_What is needed_. Whenever a line below includes the word "with", copy that line.

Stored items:

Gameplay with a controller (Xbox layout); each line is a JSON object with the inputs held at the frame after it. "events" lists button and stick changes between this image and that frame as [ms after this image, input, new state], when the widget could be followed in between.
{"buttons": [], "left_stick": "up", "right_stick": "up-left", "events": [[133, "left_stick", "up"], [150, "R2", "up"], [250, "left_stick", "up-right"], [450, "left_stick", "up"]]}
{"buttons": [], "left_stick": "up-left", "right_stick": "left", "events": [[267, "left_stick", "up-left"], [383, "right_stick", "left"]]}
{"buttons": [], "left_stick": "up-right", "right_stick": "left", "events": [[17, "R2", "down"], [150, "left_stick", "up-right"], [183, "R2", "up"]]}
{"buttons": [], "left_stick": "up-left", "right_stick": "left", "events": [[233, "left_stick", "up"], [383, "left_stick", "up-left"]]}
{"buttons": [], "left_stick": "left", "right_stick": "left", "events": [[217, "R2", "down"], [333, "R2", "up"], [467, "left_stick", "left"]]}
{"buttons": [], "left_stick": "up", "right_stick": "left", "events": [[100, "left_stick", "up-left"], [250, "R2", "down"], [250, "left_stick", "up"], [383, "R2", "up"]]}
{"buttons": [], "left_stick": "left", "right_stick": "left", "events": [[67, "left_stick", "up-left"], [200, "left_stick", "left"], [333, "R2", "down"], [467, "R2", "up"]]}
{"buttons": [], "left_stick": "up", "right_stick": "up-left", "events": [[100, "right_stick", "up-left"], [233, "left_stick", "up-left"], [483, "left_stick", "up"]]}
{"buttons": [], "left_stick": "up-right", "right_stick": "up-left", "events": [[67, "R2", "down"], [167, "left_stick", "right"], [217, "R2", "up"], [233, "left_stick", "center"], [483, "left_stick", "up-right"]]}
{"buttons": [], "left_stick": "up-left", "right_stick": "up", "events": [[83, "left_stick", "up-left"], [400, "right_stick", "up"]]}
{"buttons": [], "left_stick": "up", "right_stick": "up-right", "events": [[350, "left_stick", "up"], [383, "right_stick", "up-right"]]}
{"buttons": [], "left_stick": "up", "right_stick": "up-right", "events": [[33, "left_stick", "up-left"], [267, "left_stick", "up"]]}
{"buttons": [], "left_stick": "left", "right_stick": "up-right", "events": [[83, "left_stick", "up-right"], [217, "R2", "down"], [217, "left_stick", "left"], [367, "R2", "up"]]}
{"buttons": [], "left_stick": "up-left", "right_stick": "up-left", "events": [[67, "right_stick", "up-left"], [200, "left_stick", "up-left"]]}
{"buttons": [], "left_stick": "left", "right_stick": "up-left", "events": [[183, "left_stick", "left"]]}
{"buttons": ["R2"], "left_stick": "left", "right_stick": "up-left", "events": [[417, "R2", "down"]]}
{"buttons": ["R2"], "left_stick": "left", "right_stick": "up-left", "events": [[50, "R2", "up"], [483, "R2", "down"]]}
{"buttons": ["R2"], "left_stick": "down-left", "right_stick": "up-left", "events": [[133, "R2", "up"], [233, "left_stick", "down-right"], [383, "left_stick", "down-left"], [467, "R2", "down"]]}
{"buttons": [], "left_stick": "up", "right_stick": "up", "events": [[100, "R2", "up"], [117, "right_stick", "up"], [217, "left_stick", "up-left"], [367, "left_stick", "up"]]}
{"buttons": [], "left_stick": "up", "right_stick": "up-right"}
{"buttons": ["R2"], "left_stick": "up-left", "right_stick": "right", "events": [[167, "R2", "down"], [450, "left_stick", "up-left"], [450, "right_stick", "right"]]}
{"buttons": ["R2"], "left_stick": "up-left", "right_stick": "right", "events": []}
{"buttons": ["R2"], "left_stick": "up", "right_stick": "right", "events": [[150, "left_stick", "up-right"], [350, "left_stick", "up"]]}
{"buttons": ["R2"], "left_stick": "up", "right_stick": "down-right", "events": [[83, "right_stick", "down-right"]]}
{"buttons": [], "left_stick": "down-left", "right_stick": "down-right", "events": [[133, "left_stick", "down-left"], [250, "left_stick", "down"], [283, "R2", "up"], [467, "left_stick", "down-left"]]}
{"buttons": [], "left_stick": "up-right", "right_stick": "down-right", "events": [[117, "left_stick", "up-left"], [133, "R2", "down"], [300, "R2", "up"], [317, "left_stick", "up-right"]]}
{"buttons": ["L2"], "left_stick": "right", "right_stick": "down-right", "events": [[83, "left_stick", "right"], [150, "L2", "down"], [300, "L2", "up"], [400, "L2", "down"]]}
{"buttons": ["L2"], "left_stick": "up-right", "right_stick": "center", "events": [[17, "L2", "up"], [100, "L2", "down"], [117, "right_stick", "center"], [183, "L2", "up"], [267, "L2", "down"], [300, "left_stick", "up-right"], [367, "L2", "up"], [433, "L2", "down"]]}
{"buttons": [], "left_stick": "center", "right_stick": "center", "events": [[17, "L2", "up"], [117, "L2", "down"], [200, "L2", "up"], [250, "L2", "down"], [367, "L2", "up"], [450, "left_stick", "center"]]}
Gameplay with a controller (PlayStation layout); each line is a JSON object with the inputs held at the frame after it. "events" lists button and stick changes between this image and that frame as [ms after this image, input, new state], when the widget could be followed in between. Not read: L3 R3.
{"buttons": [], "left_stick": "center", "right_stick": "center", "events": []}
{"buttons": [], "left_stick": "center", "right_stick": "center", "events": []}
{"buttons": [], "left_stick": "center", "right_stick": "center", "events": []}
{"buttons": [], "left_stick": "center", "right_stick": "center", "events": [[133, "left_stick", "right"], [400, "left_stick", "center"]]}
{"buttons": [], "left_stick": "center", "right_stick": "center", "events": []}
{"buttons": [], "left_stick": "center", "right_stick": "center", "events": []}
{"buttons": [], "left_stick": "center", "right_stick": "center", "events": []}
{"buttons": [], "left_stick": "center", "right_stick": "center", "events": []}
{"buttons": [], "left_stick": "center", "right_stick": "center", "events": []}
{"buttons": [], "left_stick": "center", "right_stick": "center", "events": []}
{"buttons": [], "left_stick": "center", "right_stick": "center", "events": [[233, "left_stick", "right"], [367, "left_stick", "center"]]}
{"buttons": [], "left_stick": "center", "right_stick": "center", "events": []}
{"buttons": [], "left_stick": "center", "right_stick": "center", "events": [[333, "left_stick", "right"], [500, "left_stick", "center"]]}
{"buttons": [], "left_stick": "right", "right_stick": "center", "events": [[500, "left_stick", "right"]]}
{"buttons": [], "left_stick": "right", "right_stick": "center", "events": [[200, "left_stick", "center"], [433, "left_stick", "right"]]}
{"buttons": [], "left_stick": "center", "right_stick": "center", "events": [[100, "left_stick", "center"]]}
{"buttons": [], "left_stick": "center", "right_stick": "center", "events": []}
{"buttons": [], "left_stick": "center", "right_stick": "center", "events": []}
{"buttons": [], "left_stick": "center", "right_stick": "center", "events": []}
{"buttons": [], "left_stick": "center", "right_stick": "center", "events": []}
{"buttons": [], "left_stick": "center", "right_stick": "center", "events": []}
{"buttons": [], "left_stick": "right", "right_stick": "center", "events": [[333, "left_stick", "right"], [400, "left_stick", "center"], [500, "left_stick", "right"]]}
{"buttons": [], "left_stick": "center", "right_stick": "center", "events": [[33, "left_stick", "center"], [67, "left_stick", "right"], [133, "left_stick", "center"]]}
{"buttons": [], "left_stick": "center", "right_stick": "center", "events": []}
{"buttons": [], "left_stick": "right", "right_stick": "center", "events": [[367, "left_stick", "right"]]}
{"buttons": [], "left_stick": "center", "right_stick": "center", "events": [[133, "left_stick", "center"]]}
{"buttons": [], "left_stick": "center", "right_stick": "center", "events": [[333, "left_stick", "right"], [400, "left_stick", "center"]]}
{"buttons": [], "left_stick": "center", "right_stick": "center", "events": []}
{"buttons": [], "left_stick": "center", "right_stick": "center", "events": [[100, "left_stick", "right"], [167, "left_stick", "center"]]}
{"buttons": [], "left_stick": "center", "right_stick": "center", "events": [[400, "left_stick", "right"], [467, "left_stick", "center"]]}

_Solution_.
Gameplay with a controller (Xbox layout); each line is a JSON object with the inputs held at the frame after it. "events" lists button and stick changes between this image and that frame as [ms after this image, input, new state], when the widget could be followed in between.
Gameplay with a controller (PlayStation layout); each line is a JSON object with the inputs held at the frame after it. "events" lists button and stick changes between this image and that frame as [ms after this image, input, new state], when the widget could be followed in between. Not read: L3 R3.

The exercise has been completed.